The Sunday before Christmas, we have an annual Christmas pageant. When I first started working at St. John’s, the task of organizing the pageant always went to the seminary intern. After two years of watching a very chaotic and somewhat painfully disorganized Christmas pageant, I decided to take matters into my own hands. Now to give our interns credit, the failure of the pageant wasn’t completely their fault. It’s impossible to have a successful Christmas pageant when the kids that are present the day of the pageant are a completely set of different kids that showed up for dress rehearsal the day before. I’m not sure if that is San Francisco culture, poor planning, or St. John’s, but nonetheless it happened every year.
This is when I discovered the no stress, no fuss Christmas pageant. What’s great about it is that it takes no rehearsal and the only planning involved is acquiring the costumes, but we either made them or used the ones from previous Christmas pageants. The only speaking part is the narrator and usually I chose a middle or high schooler to read that part. Also, everyone, adults and children, can participate at their comfort level – whether it is wearing a costume or singing in the pews. The whole program allows room for telling the story, singing carols, and dressing up. During each chapter of the story, we invited those that wanted to be Mary, Joseph, and the usual characters to come up on the chancel and don the appropriate costume. Oriental Trading Company became my best friend when it came to getting inexpensive Christmas trinkets. Below is a copy of the pageant that I have adapted from Carolyn Peters’ “Tobias’ Story.” She is the Director of Christian Education at Grace Presbyterian Church, Beaver Dam, Wisconsin.
Note: At the beginning of each part within the script, children and adults are invited to come forward to the chancel to assume the character they want to be. This means that in our program we might have only a few or many animals, angels, and shepherds, or several Marys and Josephs. It really doesn’t matter. Volunteer helpers secure to each child’s head the tie-on mask of his or her choice, or give them the other appropriate props. They also guide the children to the places they are to stand or sit.
Introduce the pageant and give instructions to the congregation.
Welcome everyone to Bethlehem! Let us open our eyes and ears and listen to the story of when Christ was born.
Part I: Mary and Joseph
Those who wish to portray Mary and Joseph are invited forward. Marys are given a heart-shaped felt necklace; Josephs are given a burlap pouch.

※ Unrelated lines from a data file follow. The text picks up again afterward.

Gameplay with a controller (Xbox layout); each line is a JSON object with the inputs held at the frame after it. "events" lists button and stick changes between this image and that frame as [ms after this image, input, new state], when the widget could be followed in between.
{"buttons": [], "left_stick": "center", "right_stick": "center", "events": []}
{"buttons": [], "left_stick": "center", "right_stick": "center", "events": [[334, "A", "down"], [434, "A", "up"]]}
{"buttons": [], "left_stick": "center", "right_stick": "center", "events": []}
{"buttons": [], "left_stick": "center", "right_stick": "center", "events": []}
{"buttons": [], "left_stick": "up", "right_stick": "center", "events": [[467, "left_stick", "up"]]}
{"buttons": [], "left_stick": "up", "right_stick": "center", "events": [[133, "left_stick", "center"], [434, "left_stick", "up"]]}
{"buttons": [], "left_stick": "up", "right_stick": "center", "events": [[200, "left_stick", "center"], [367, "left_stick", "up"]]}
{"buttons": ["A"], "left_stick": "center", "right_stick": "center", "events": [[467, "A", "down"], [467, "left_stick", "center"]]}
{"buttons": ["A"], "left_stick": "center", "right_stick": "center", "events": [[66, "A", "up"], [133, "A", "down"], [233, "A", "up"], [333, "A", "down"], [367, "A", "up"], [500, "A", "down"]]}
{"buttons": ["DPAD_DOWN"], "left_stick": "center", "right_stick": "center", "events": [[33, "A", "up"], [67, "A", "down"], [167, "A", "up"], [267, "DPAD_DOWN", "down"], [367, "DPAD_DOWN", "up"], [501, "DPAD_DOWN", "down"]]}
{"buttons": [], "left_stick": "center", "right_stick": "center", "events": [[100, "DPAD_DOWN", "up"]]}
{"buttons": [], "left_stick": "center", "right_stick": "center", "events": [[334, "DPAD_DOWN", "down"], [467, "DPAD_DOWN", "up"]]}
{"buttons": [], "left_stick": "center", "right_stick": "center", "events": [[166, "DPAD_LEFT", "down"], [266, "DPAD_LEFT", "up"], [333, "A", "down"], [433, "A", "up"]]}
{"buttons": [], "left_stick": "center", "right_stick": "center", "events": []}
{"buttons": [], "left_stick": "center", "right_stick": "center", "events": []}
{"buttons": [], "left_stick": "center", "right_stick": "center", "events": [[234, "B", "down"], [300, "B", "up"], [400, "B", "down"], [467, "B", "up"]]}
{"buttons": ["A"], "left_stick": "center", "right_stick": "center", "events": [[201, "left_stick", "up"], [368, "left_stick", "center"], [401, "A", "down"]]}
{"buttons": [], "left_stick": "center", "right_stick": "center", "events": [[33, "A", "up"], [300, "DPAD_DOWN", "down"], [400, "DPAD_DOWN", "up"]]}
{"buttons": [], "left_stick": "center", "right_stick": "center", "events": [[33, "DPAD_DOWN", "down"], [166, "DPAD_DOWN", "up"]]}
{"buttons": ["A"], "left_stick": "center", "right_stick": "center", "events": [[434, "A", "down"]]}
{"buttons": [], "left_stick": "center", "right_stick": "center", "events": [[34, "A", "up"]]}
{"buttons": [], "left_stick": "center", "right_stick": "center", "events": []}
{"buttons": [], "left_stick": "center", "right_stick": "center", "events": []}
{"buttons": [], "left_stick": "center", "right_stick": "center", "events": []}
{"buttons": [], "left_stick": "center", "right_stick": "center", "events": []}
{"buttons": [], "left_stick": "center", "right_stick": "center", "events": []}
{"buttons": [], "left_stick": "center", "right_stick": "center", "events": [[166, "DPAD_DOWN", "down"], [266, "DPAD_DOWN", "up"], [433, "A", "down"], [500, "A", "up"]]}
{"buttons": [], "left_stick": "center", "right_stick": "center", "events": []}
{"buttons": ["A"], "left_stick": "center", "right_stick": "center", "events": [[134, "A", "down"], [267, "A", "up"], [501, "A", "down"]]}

As the Marys and Josephs come forward, the congregation sings “Mary Had a Baby.” When the Marys and Josephs are on stage, narrator begins.
Mary and Joseph, a pitiful sight.
So tired and dirty, they gave me a fright.
Sickly or dying? What was the matter?
“A room in the inn?” Impossible chatter!
“My rooms are all taken; not one empty bed.
There’ll not be a room in all Bethlehem,” I said.
But their eyes told a story of hunger and need.
I couldn’t avoid them, so I tried a good deed.
I cleaned up the stable: Rachel cooked up a meal.
We helped all we could, at least, that’s how I feel.
For we noticed that Mary was expecting – and soon!
So we prepared for delivery right under the moon.
The child came so quickly. His face seemed a light.
As if God had shone God’s presence so bright.
Joseph said softly. “It’s Jesus, my friend.”
God sent him among us to bring to an end fear and
hatred, darkness and sin.
Instead God gave light, to let God’s love in.
Part II: The Animals
Those who wish to be goats, sheep, cows or donkeys are invited by narrator to come forward. Animals are given masks or hats.
As the animals come forward, the congregation sings “The Friendly Beasts.” When the animals are on stage, narrator begins.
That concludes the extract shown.